Data records ::
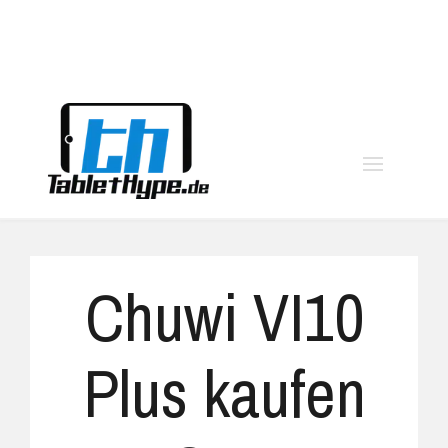
moo
Chuwi VI10
Plus kaufen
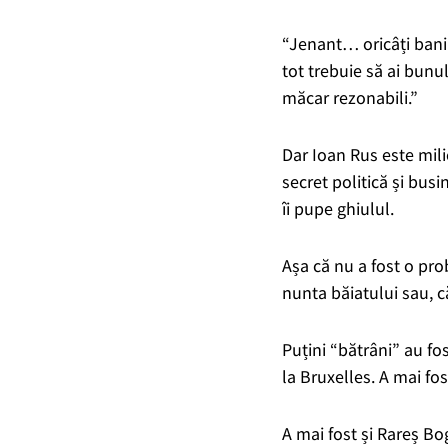
“Jenant… oricâți bani a
tot trebuie să ai bun
măcar rezonabili.”
Dar Ioan Rus este mil
secret politică și bus
îi pupe ghiulul.
Așa că nu a fost o pr
nunta băiatului sau, că
Puțini “bătrâni” au fos
la Bruxelles. A mai fo
A mai fost și Rareș Bo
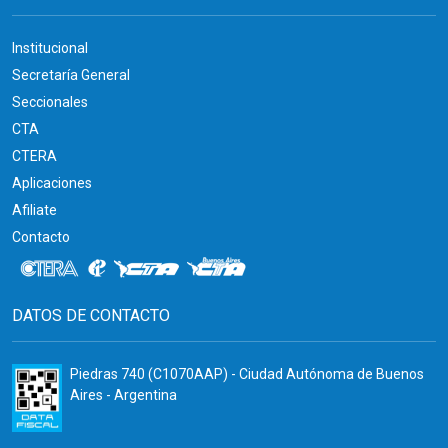
Institucional
Secretaría General
Seccionales
CTA
CTERA
Aplicaciones
Afiliate
Contacto
DATOS DE CONTACTO
Piedras 740 (C1070AAP) - Ciudad Autónoma de Buenos
Aires - Argentina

Problem details :: From the records above, pull every line that has the string "fost" and copy it.

Output ::
Așa că nu a fost o pr
A mai fost și Rareș Bo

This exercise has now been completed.